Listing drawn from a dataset
*** Begin section ***

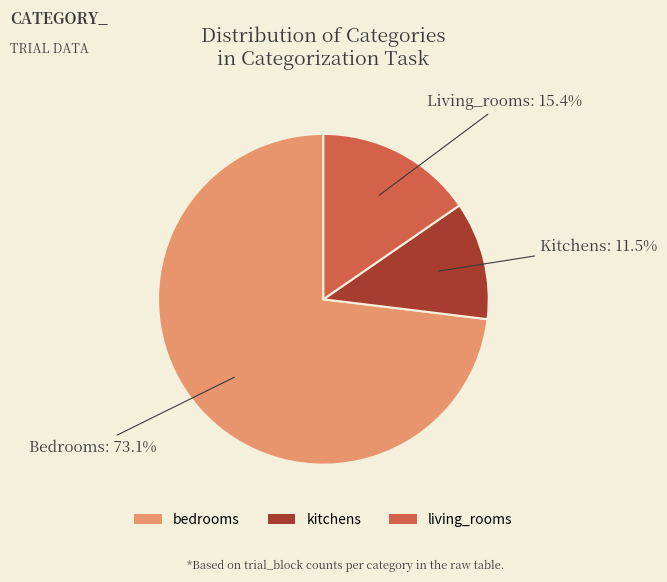

What is the total percentage of living_rooms and kitchens?

26.9%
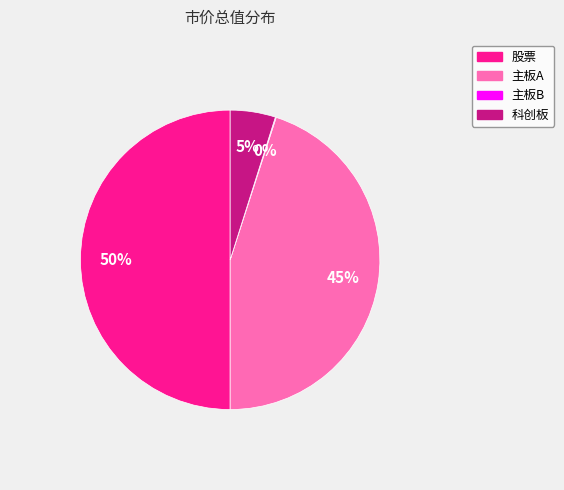

What is the largest slice in the pie chart?

股票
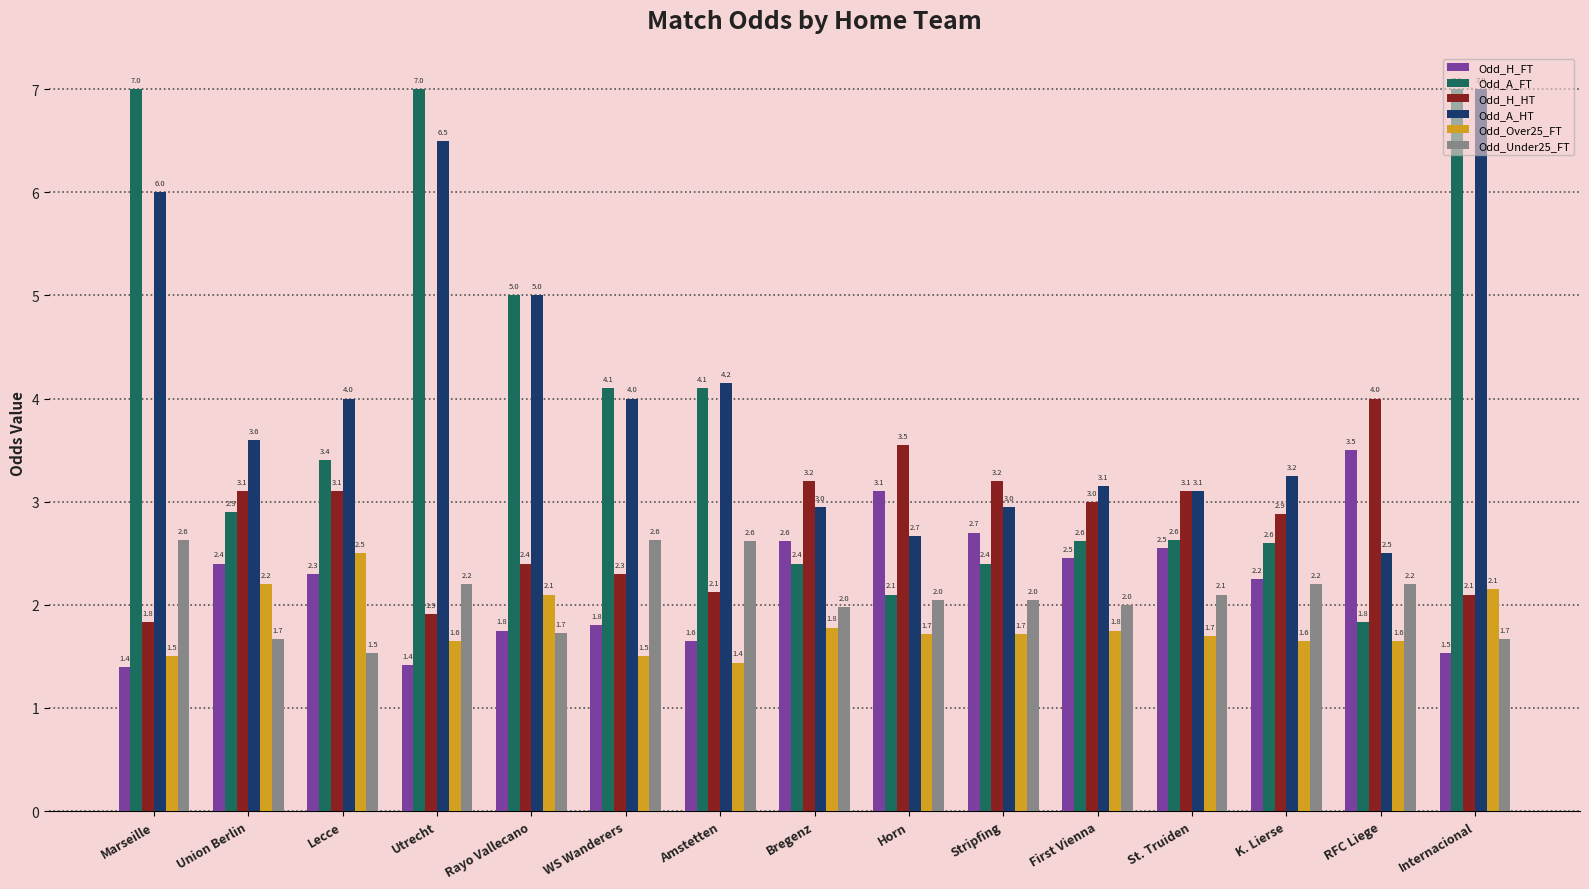

What is the label of the 11th bar from the right?

Rayo Vallecano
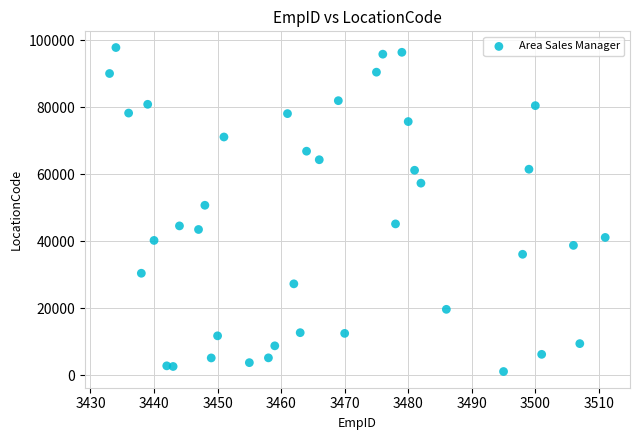

What is the range of Y values (max minus min)?

96641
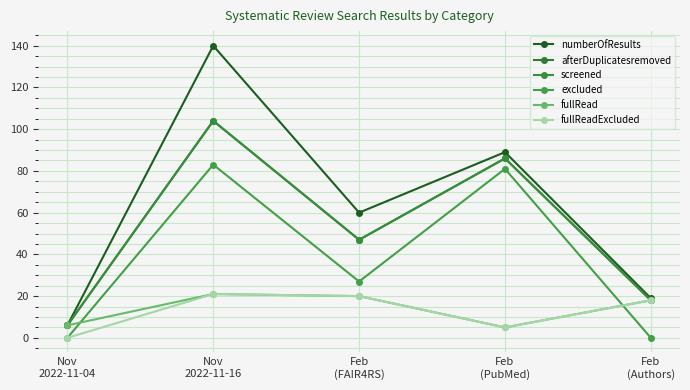

Which category has the lowest value across all series?

Nov
2022-11-04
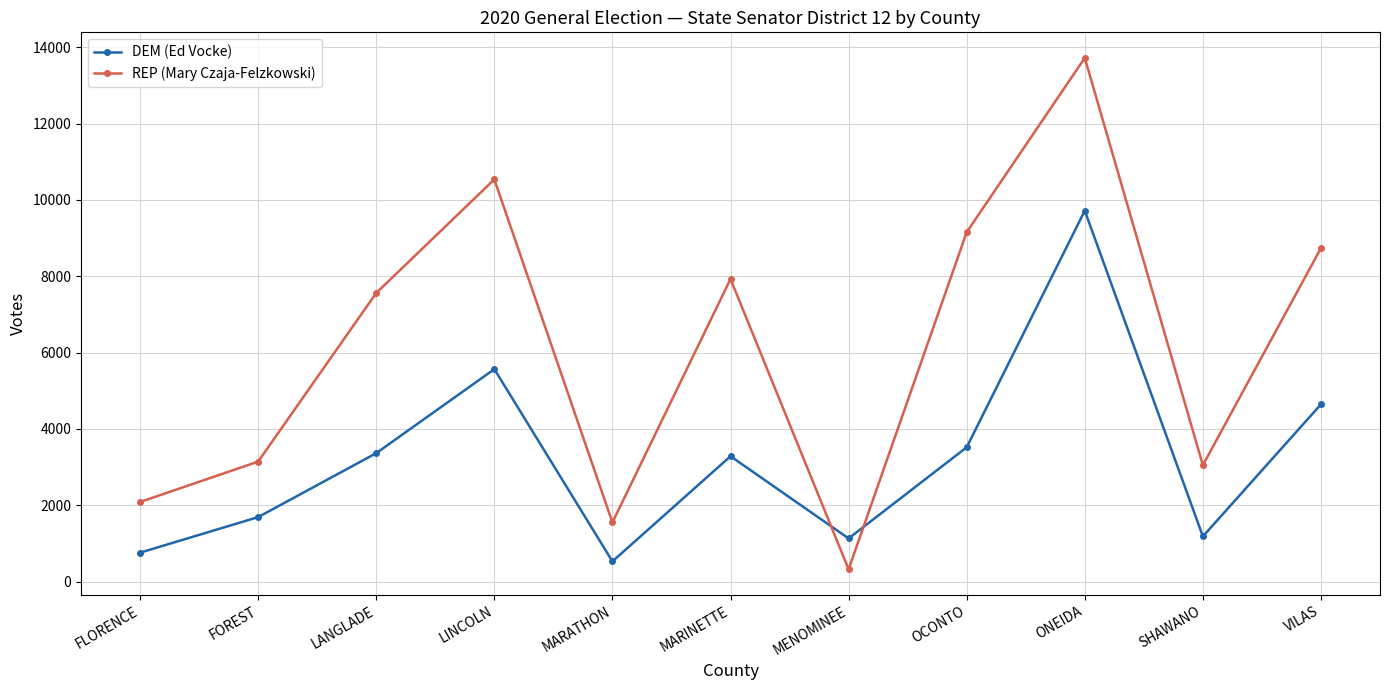

After their last crossing, which series has the higher values: DEM (Ed Vocke) or REP (Mary Czaja-Felzkowski)?

REP (Mary Czaja-Felzkowski)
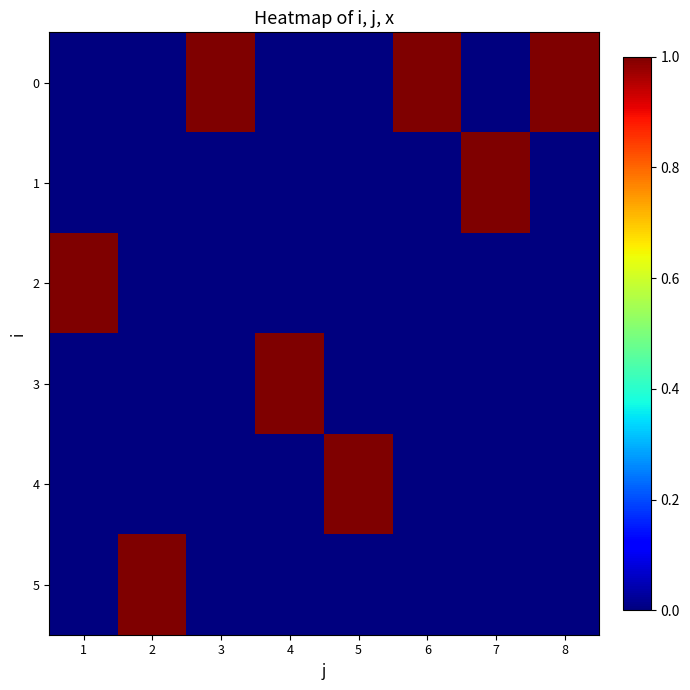

Reading left to right, extract all data points from this chart.

0: 1=0	2=0	3=1	4=0	5=0	6=1	7=0	8=1
1: 1=0	2=0	3=0	4=0	5=0	6=0	7=1	8=0
2: 1=1	2=0	3=0	4=0	5=0	6=0	7=0	8=0
3: 1=0	2=0	3=0	4=1	5=0	6=0	7=0	8=0
4: 1=0	2=0	3=0	4=0	5=1	6=0	7=0	8=0
5: 1=0	2=1	3=0	4=0	5=0	6=0	7=0	8=0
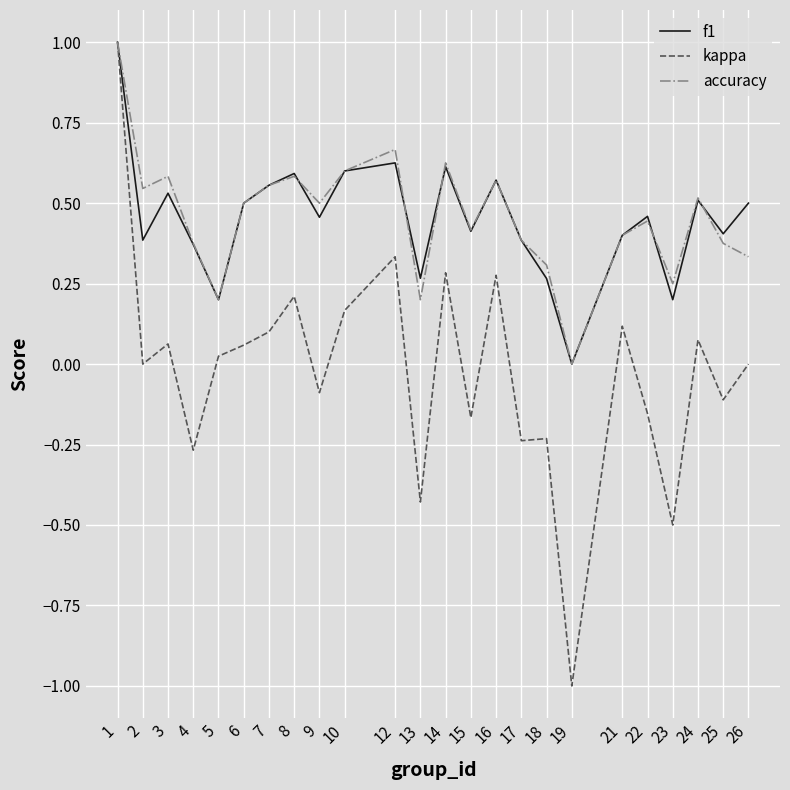

True or false: f1 has more than 0 interior local peaks.

True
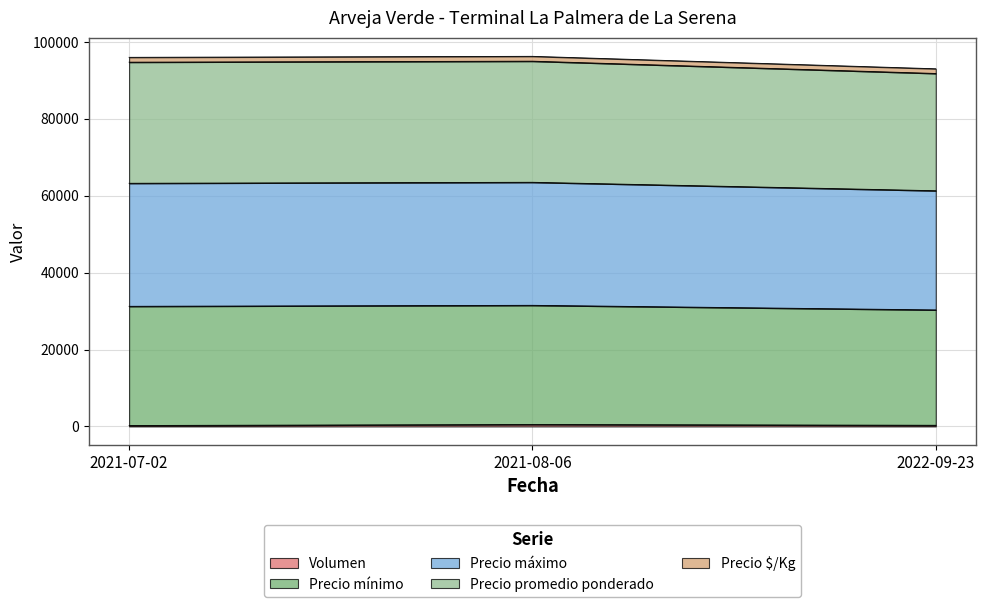

How many lines are shown in the chart?

5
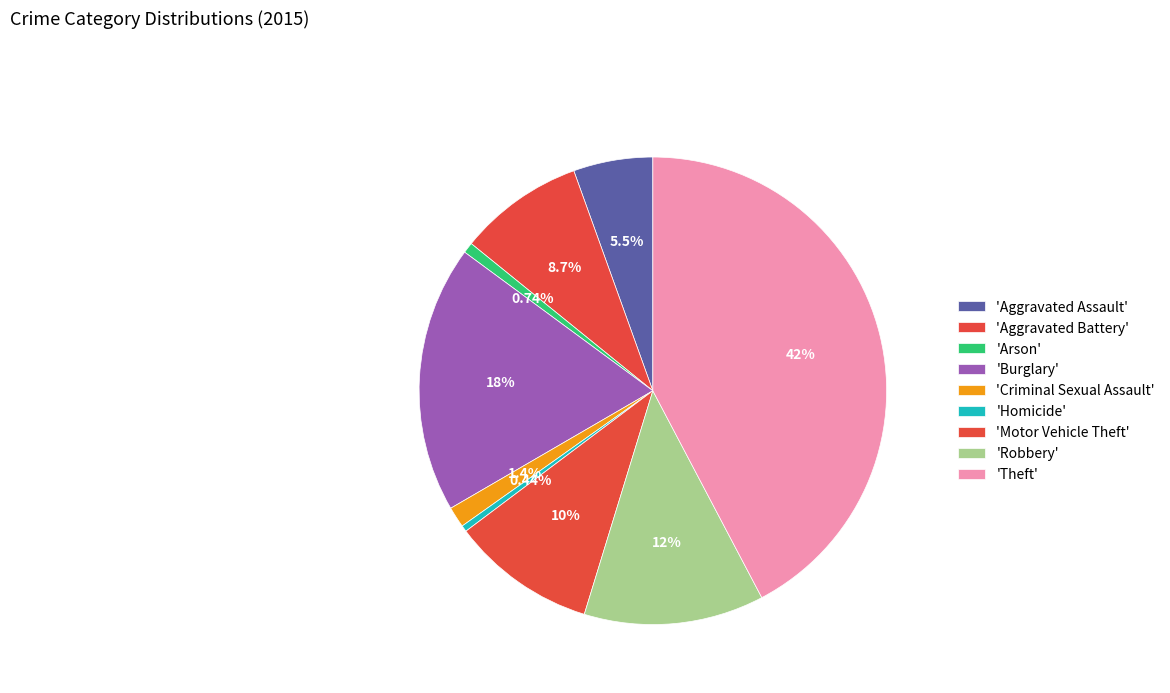

How many segments does this pie chart have?

9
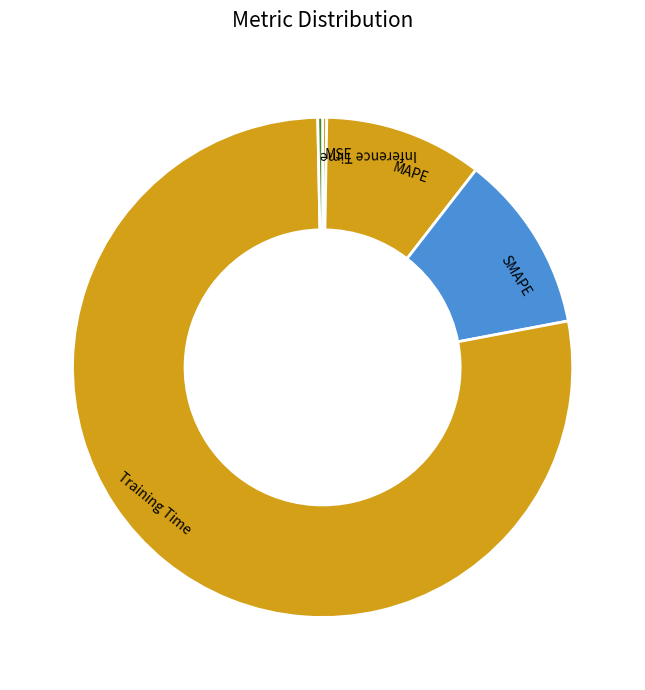

Is there any slice that represents more than half of the pie?

Yes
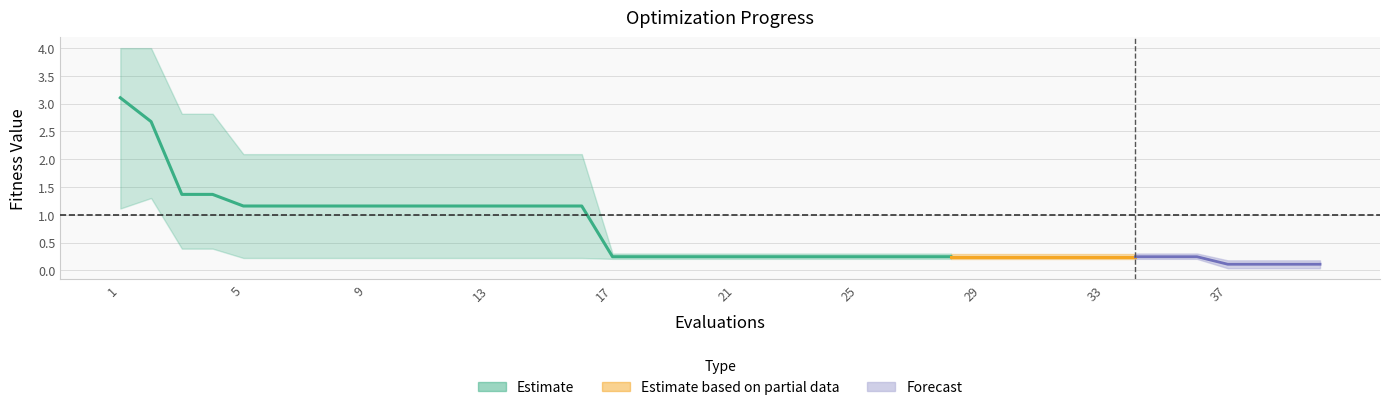

True or false: best and mean intersect in this chart.

False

*** End section ***

*INSTRUCTIONS TO FOLLOW*
Reproduce the lines of the listing from the one containing "True or false: f1" through the end, changing "chart" to "graph" wherever it occurs and leaving everything else unchanged. Omit the pictures from the answer.

*SOLUTION*
True or false: f1 has more than 0 interior local peaks.

True

How many lines are shown in the graph?

5

How many segments does this pie graph have?

9

Is there any slice that represents more than half of the pie?

Yes

True or false: best and mean intersect in this graph.

False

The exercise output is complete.